Alors quand les hommes de Jaroslav Silhavy ont commencé la deuxième mi-temps en furie, les supporters avaient quelques raisons de craindre le pire. Et quand Nico Elvedi a maladroitement crocheté Patrik Schick dans la surface de réparation, ils se sont dit que le match était relancé. Mais Yann Sommer a quelques références en matière de penalty à négocier dans des matchs qui comptent, et il a été aussi intraitable face à Tomas Soucek cette fois-ci que face à Kylian Mbappé ou encore Jorginho ces derniers temps. «Il y a une part de chance, bien sûr, souriait le gardien après la rencontre. Pour le reste, j’essaie de rentrer dans la tête du tireur, et parfois cela me réussit…»
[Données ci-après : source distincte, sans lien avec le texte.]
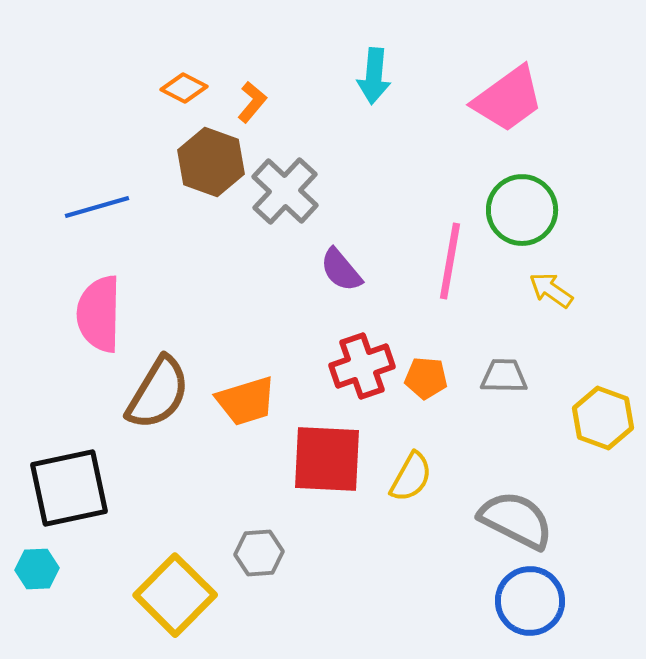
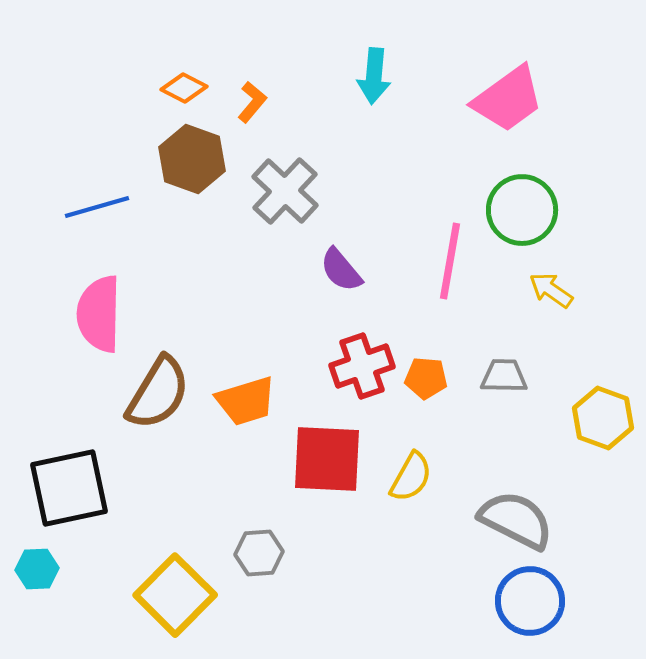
brown hexagon: moved 19 px left, 3 px up
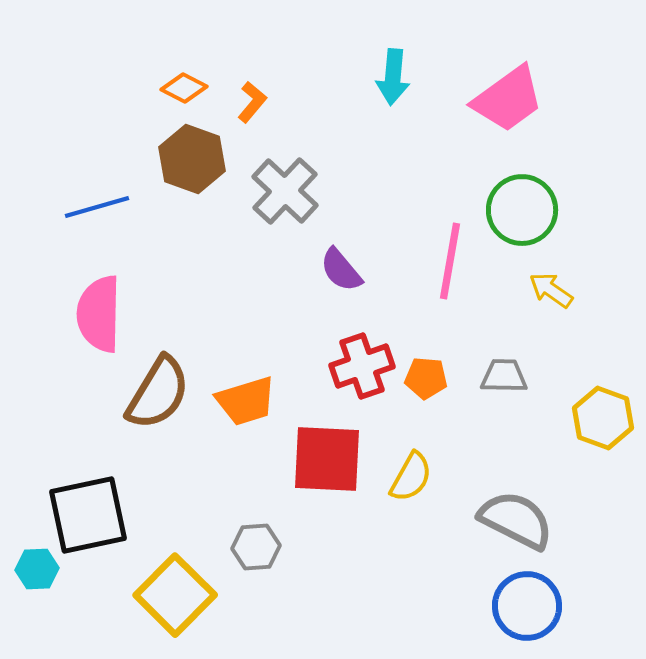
cyan arrow: moved 19 px right, 1 px down
black square: moved 19 px right, 27 px down
gray hexagon: moved 3 px left, 6 px up
blue circle: moved 3 px left, 5 px down
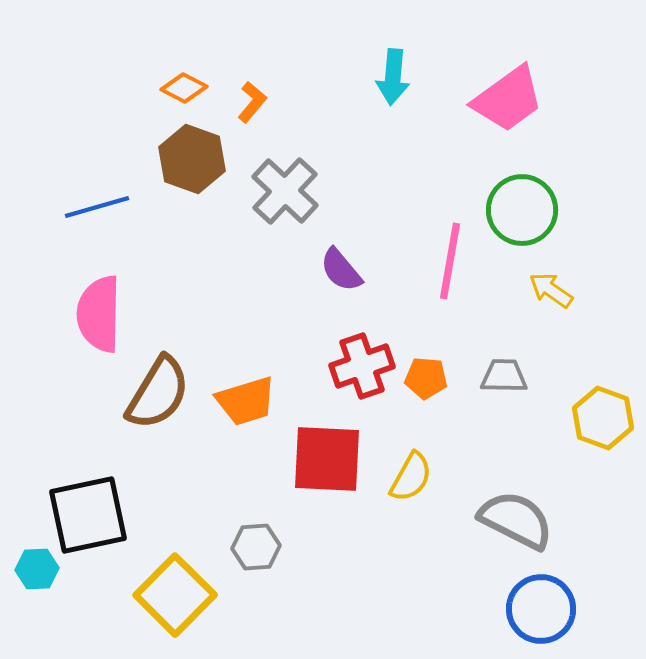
blue circle: moved 14 px right, 3 px down
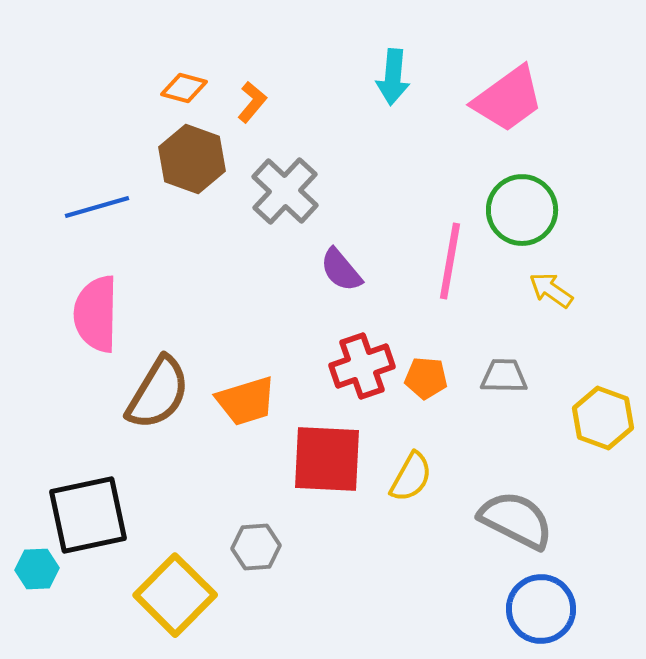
orange diamond: rotated 12 degrees counterclockwise
pink semicircle: moved 3 px left
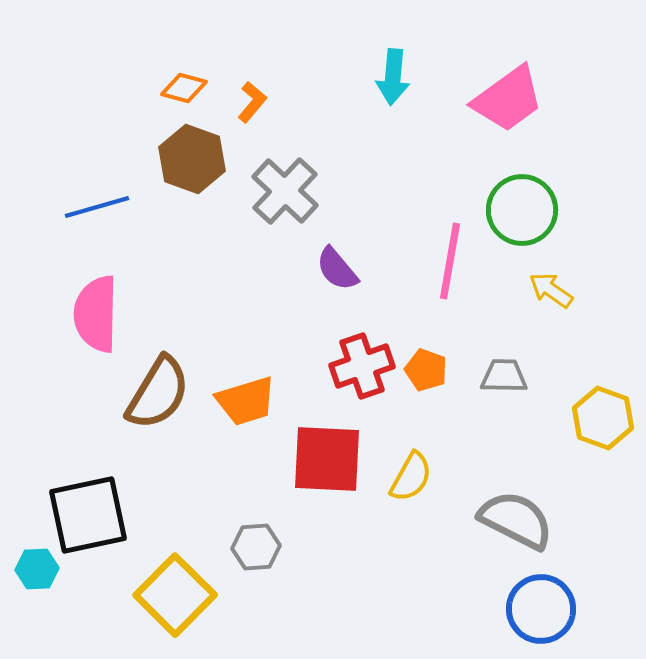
purple semicircle: moved 4 px left, 1 px up
orange pentagon: moved 8 px up; rotated 15 degrees clockwise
Mais pour lui, l’essentiel était ailleurs. «Contre l’Espagne, nous avons été dominé. Contre la République tchèque, nous avons eu le ballon davantage. Dans les deux cas, nous avons su gagner au final. C’est précieux de savoir que nous pouvons nous en sortir de toute façon.» Même si, comme le relevait le capitaine Granit Xhaka, la Nati n’a pas présenté son jeu le plus séduisant lors de ce rassemblement, il faut parfois se satisfaire du résultat. «Deux matchs, six points, qu’est-ce qu’on veut de plus? On abordera le Mondial dans un bon état d’esprit», promettait encore Xherdan Shaqiri.